__Task description__: Go through the lines below one by one and count those holding the string "wychowania". Give the count alone.
___ Data for analysis
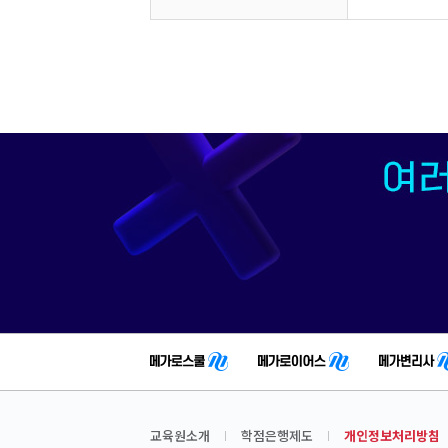
교육원소개
학점은행제도
개인정보처리방침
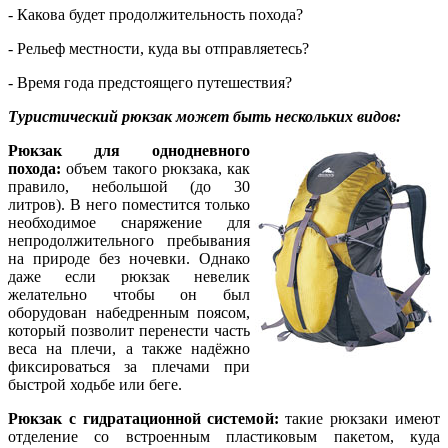
- Какова будет продолжительность похода?
- Рельеф местности, куда вы отправляетесь?
- Время года предстоящего путешествия?
Туристический рюкзак может быть нескольких видов:
Рюкзак для однодневного
похода:
объем такого рюкзака, как
правило, небольшой (до 30
литров). В него поместится только
необходимое снаряжение для
непродолжительного пребывания
на природе без ночевки. Однако
даже если рюкзак невелик
желательно чтобы он был
оборудован набедренным поясом,
который позволит перенести часть
веса на плечи, а также надёжно
фиксироваться за плечами при
быстрой ходьбе или беге.
Рюкзак с гидратационной системой:
такие рюкзаки имеют
отделение со встроенным пластиковым пакетом, куда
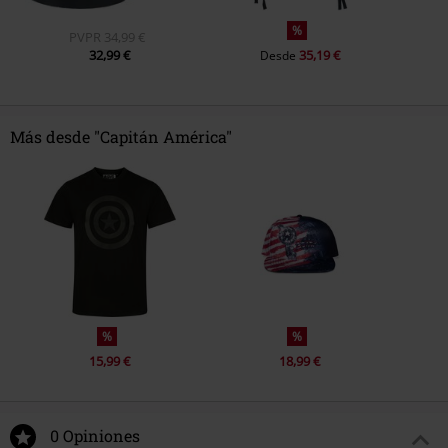
%
PVPR
34,99 €
32,99 €
35,19 €
Desde
Más desde "Capitán América"
%
%
15,99 €
18,99 €
0 Opiniones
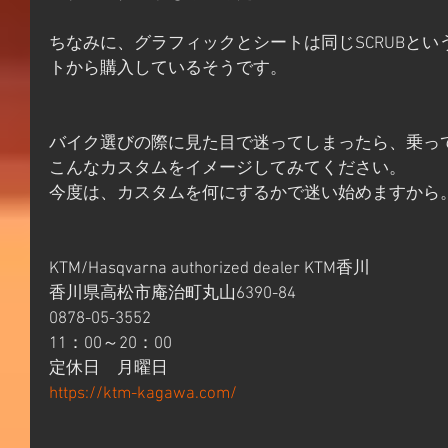
ちなみに、グラフィックとシートは同じSCRUBと
トから購入しているそうです。
バイク選びの際に見た目で迷ってしまったら、乗っ
こんなカスタムをイメージしてみてください。
今度は、カスタムを何にするかで迷い始めますから
KTM/Hasqvarna authorized dealer KTM香川
香川県高松市庵治町丸山6390-84
0878-05-3552
11：00～20：00
定休日　月曜日
https://ktm-kagawa.com/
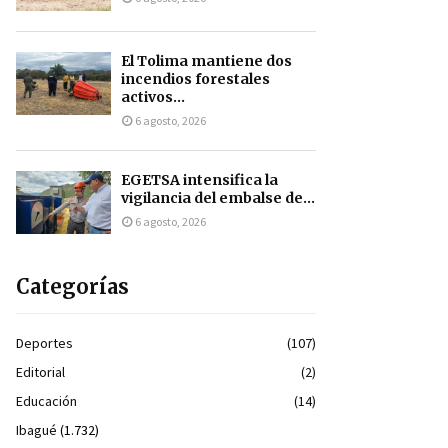
El Tolima mantiene dos
incendios forestales
activos...
6 agosto, 2026
EGETSA intensifica la
vigilancia del embalse de...
6 agosto, 2026
Categorías
Deportes
(107)
Editorial
(2)
Educación
(14)
Ibagué
(1.732)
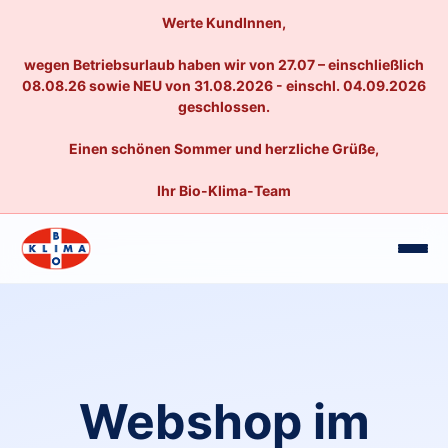
Werte KundInnen,
wegen Betriebsurlaub haben wir von 27.07 – einschließlich
08.08.26 sowie NEU von 31.08.2026 - einschl. 04.09.2026
geschlossen.
Einen schönen Sommer und herzliche Grüße,
Ihr Bio-Klima-Team
Webshop im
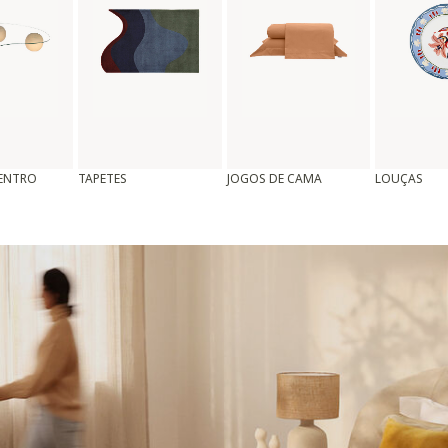
CENTRO
TAPETES
JOGOS DE CAMA
LOUÇAS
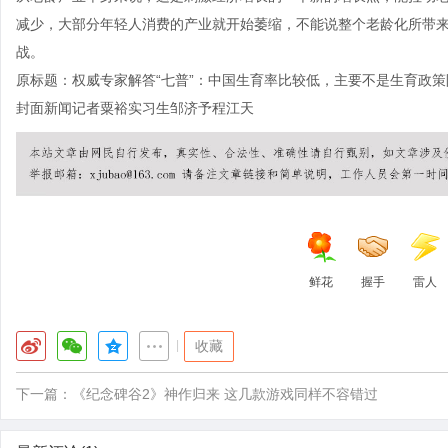
减少，大部分年轻人消费的产业就开始萎缩，不能说整个老龄化所带
战。
原标题：权威专家解答“七普”：中国生育率比较低，主要不是生育政策
封面新闻记者粟裕实习生邹济予程江天
鲜花
握手
雷人
|
收藏
下一篇：
《纪念碑谷2》神作归来 这几款游戏同样不容错过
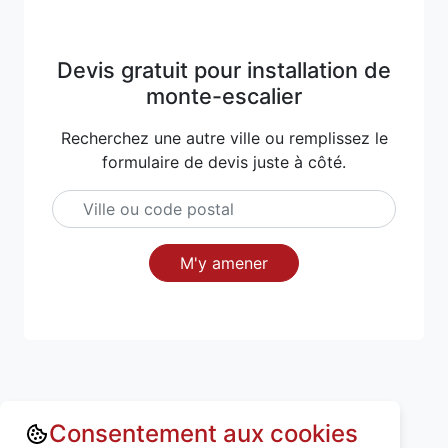
Devis gratuit pour installation de
monte-escalier
Recherchez une autre ville ou remplissez le
formulaire de devis juste à côté.
M'y amener
Consentement aux cookies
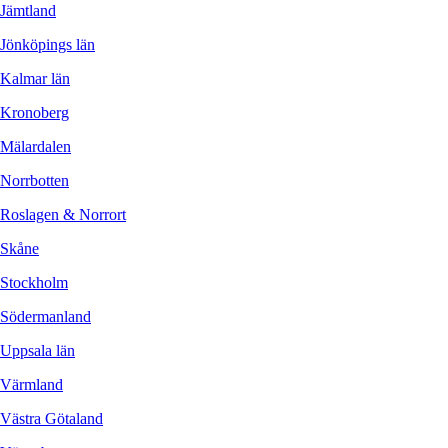
Skåne
Stockholm
Södermanland
Uppsala län
Värmland
Västra Götaland
Västerbotten
Västernorrland
Östergötland
Translate »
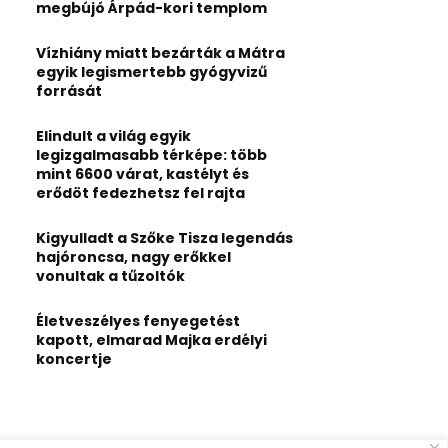
:
megbújó Árpád-kori templom
C
Vízhiány miatt bezárták a Mátra
H
egyik legismertebb gyógyvizű
forrását
Elindult a világ egyik
legizgalmasabb térképe: több
mint 6600 várat, kastélyt és
erődöt fedezhetsz fel rajta
Kigyulladt a Szőke Tisza legendás
hajóroncsa, nagy erőkkel
vonultak a tűzoltók
Életveszélyes fenyegetést
kapott, elmarad Majka erdélyi
koncertje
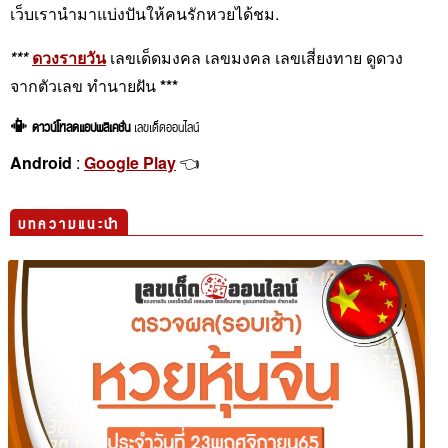
เว็บเรานำมาแบ่งปันให้คนรักหวยได้ชม.
***
ดวงรายวัน
เลขเด็ดมงคล เลขมงคล เลขเสี่ยงทาย ดูดวง
จากตัวเลข ทำนายฝัน
***
📳 ดาวน์โหลดแอปพลิเคชั่น
เลขเด็ดออนไลน์
Android
:
Google Play
👈
บทความแนะนำ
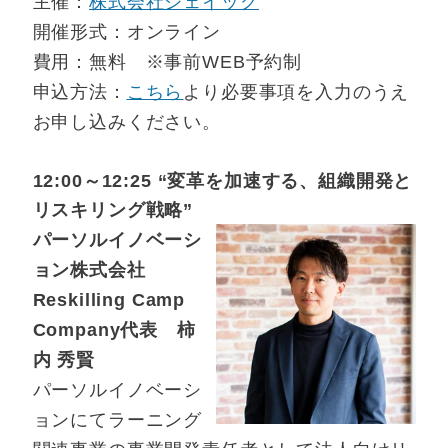
主催：
株式会社ジェイック
開催形式：オンライン
費用：無料 ※事前WEB予約制
申込方法：
こちら
より必要事項を入力のうえ
お申し込みください。
12:00～12:25 “変革を加速する、組織開発と
リスキリング戦略”
パーソルイノベーシ
ョン株式会社
Reskilling Camp
Company代表 柿
内 秀賢
パーソルイノベーシ
ョンにてラーニング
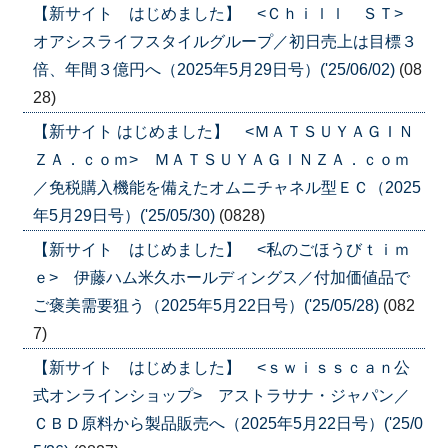
【新サイト はじめました】 <Ｃｈｉｌｌ ＳＴ>
オアシスライフスタイルグループ／初日売上は目標３
倍、年間３億円へ（2025年5月29日号）('25/06/02)
(08
28)
【新サイト はじめました】 <ＭＡＴＳＵＹＡＧＩＮ
ＺＡ．ｃｏｍ> ＭＡＴＳＵＹＡＧＩＮＺＡ．ｃｏｍ
／免税購入機能を備えたオムニチャネル型ＥＣ（2025
年5月29日号）('25/05/30)
(0828)
【新サイト はじめました】 <私のごほうびｔｉｍ
ｅ> 伊藤ハム米久ホールディングス／付加価値品で
ご褒美需要狙う（2025年5月22日号）('25/05/28)
(082
7)
【新サイト はじめました】 <ｓｗｉｓｓｃａｎ公
式オンラインショップ> アストラサナ・ジャパン／
ＣＢＤ原料から製品販売へ（2025年5月22日号）('25/0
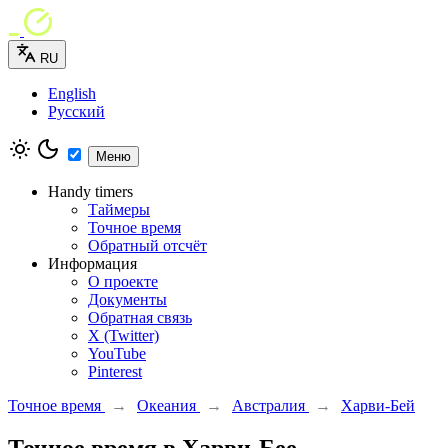
RU
English
Русский
Меню
Handy timers
Таймеры
Точное время
Обратный отсчёт
Информация
О проекте
Документы
Обратная связь
X (Twitter)
YouTube
Pinterest
Точное время
→
Океания
→
Австралия
→
Харви-Бей
Точное время в Харви-Бее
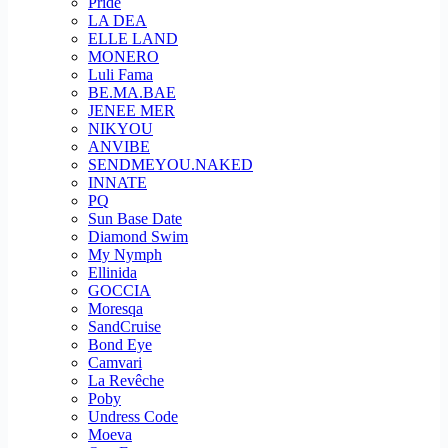
Pride
LA DEA
ELLE LAND
MONERO
Luli Fama
BE.MA.BAE
JENEE MER
NIKYOU
ANVIBE
SENDMEYOU.NAKED
INNATE
PQ
Sun Base Date
Diamond Swim
My Nymph
Ellinida
GOCCIA
Moresqa
SandCruise
Bond Eye
Camvari
La Revêche
Poby
Undress Code
Moeva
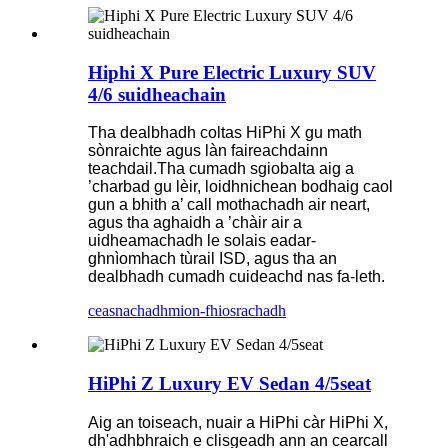
Hiphi X Pure Electric Luxury SUV
4/6 suidheachain
Tha dealbhadh coltas HiPhi X gu math
sònraichte agus làn faireachdainn
teachdail.Tha cumadh sgiobalta aig a
’charbad gu lèir, loidhnichean bodhaig caol
gun a bhith a’ call mothachadh air neart,
agus tha aghaidh a ’chàir air a
uidheamachadh le solais eadar-
ghnìomhach tùrail ISD, agus tha an
dealbhadh cumadh cuideachd nas fa-leth.
ceasnachadh
mion-fhiosrachadh
HiPhi Z Luxury EV Sedan 4/5seat
Aig an toiseach, nuair a HiPhi càr HiPhi X,
dh'adhbhraich e clisgeadh ann an cearcall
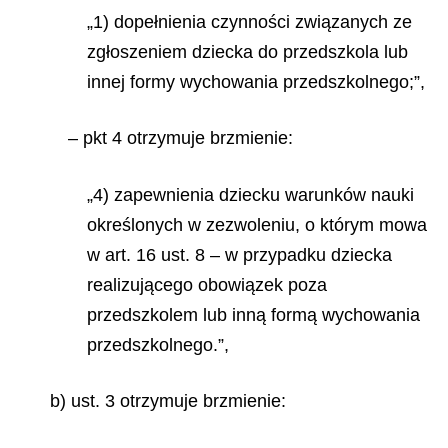
„1) dopełnienia czynności związanych ze
zgłoszeniem dziecka do przedszkola lub
innej formy wychowania przedszkolnego;”,
– pkt 4 otrzymuje brzmienie:
„4) zapewnienia dziecku warunków nauki
określonych w zezwoleniu, o którym mowa
w art. 16 ust. 8 – w przypadku dziecka
realizującego obowiązek poza
przedszkolem lub inną formą wychowania
przedszkolnego.”,
b) ust. 3 otrzymuje brzmienie:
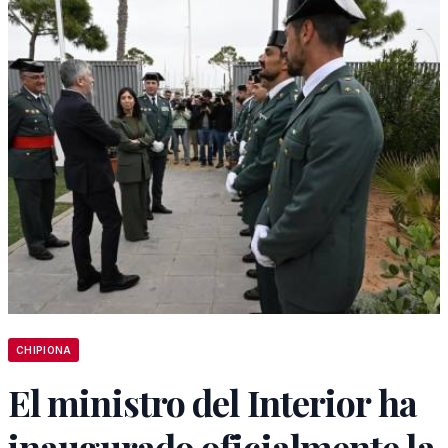
CHIPIONA
El ministro del Interior ha
inaugurado oficialmente la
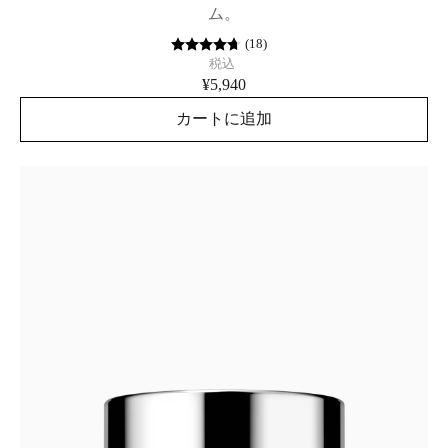
ム。
(
18
)
税込
¥5,940
カートに追加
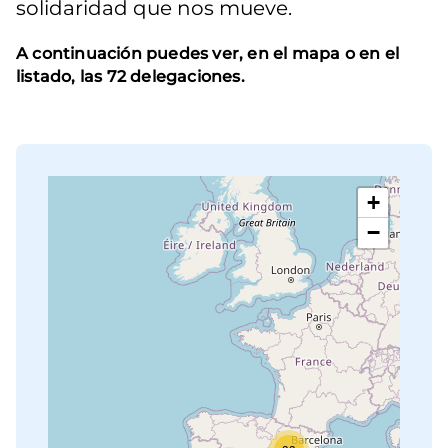
solidaridad que nos mueve.
A continuación puedes ver, en el mapa o en el
listado, las 72 delegaciones.
+
−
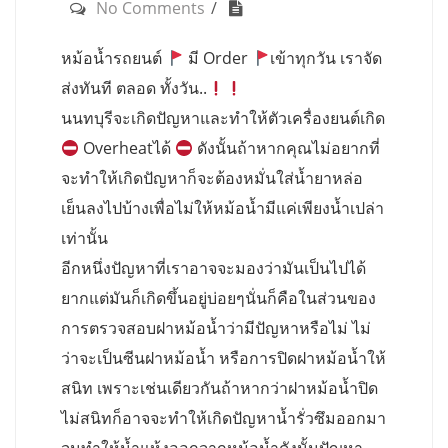
No Comments
หม้อน้ำรถยนต์
มี Order
เข้าทุกวัน เราจัด
ส่งทันที ตลอด ทั้งวัน..
นนทบุรีจะเกิดปัญหาและทำให้ตัวเครื่องยนต์เกิด
Overheatได้
ดังนั้นถ้าหากคุณไม่อยากที่
จะทำให้เกิดปัญหาก็จะต้องหมั่นใส่น้ำยาหล่อ
เย็นลงไปบ้างเพื่อไม่ให้หม้อน้ำมีแค่เพียงน้ำเปล่า
เท่านั้น
อีกหนึ่งปัญหาที่เราอาจจะมองว่ามันเป็นไปได้
ยากแต่มันก็เกิดขึ้นอยู่บ่อยๆนั่นก็คือในส่วนของ
การตรวจสอบฝาหม้อน้ำว่ามีปัญหาหรือไม่ ไม่
ว่าจะเป็นซีนฝาหม้อน้ำ หรือการปิดฝาหม้อน้ำให้
สนิท เพราะเช่นเดียวกันถ้าหากว่าฝาหม้อน้ำปิด
ไม่สนิทก็อาจจะทำให้เกิดปัญหาน้ำรั่วซึมออกมา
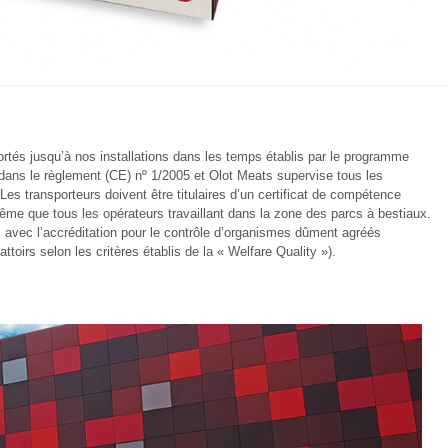
ortés jusqu’à nos installations dans les temps établis par le programme
dans le règlement (CE) nº 1/2005 et Olot Meats supervise tous les
Les transporteurs doivent être titulaires d’un certificat de compétence
ême que tous les opérateurs travaillant dans la zone des parcs à bestiaux.
l avec l’accréditation pour le contrôle d’organismes dûment agréés
ttoirs selon les critères établis de la « Welfare Quality »).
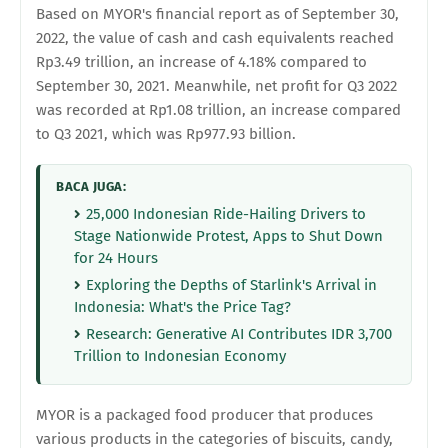
Based on MYOR's financial report as of September 30,
2022, the value of cash and cash equivalents reached
Rp3.49 trillion, an increase of 4.18% compared to
September 30, 2021. Meanwhile, net profit for Q3 2022
was recorded at Rp1.08 trillion, an increase compared
to Q3 2021, which was Rp977.93 billion.
BACA JUGA:
25,000 Indonesian Ride-Hailing Drivers to
Stage Nationwide Protest, Apps to Shut Down
for 24 Hours
Exploring the Depths of Starlink's Arrival in
Indonesia: What's the Price Tag?
Research: Generative AI Contributes IDR 3,700
Trillion to Indonesian Economy
MYOR is a packaged food producer that produces
various products in the categories of biscuits, candy,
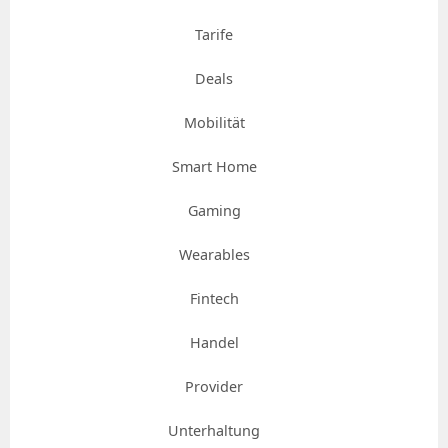
Tarife
Deals
Mobilität
Smart Home
Gaming
Wearables
Fintech
Handel
Provider
Unterhaltung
______
__Written response__: 2